Tom and Heather, I am again in tears. Thank you = there is some relief in tears.
I am sure there are no right answers - just guesses as to what is right at any given moment. And the doctors do not really know what is right - we live with them, they do not.
Tomorrow, and from now on, Dennis will eat and drink as he pleases, without my arguements. I may not like it, but he is in charge from now on. And any of you may call me on it when I become too controlling. However, I am sure Dennis will tell me first.
Oh Ann. I think you're right though, let him enjoy what he can. I hope the extra work isn't too hard on you.
I hope you two have a very happy New Years celebration.
Tracy
Ann, your post brought tears to my eyes. I know you don't want Dennis to die, but you're right about letting him have what he wants right now. Sometimes quality of life is better than quantity.
Hello Ann and Dennis!
I popped in here to see how you were doing..and found all your lovely pictures,too. What a treat! My SIL comes from Brazil..so it is interesting the see alittle more of this wonderful continent.

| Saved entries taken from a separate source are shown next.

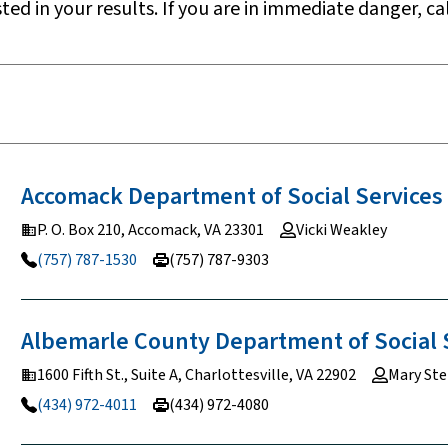
sted in your results. If you are in immediate danger, cal
Accomack Department of Social
Services
P. O. Box 210, Accomack, VA 23301
Vicki Weakley
(757) 787-1530
(757) 787-9303
Albemarle County Department of Social
1600 Fifth St., Suite A, Charlottesville, VA 22902
Mary Ste
(434) 972-4011
(434) 972-4080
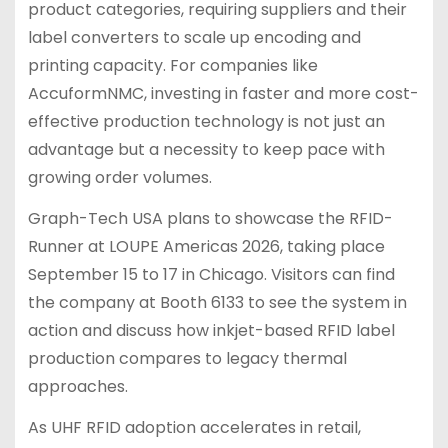
product categories, requiring suppliers and their
label converters to scale up encoding and
printing capacity. For companies like
AccuformNMC, investing in faster and more cost-
effective production technology is not just an
advantage but a necessity to keep pace with
growing order volumes.
Graph-Tech USA plans to showcase the RFID-
Runner at LOUPE Americas 2026, taking place
September 15 to 17 in Chicago. Visitors can find
the company at Booth 6133 to see the system in
action and discuss how inkjet-based RFID label
production compares to legacy thermal
approaches.
As UHF RFID adoption accelerates in retail,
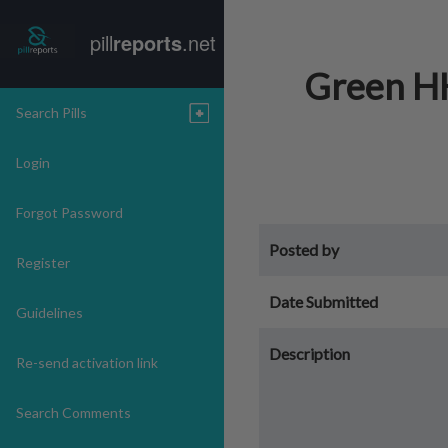
pill
reports
.net
Green HH
Search Pills
Login
Forgot Password
Posted by
Register
Date Submitted
Guidelines
Description
Re-send activation link
Search Comments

I think of you daily..and I mean that. You are always near me. I even talk to you sometimes..since I have started talking to myself out loud. I sometimes forget to keep it very low with others around..but I don´t care anymore. I am getting to the "grand old lady" status..so I can do what I want..most of the time.
Hugs to you both..I hope the holidays were ok anyway..despite the ups and downs.
Love/Iva
Oh Annie, this made me cry--for both of you. It's interesting that this struggle is also causing growth and growth is usually brought about by pain.
You are both in my thoughts and prayers.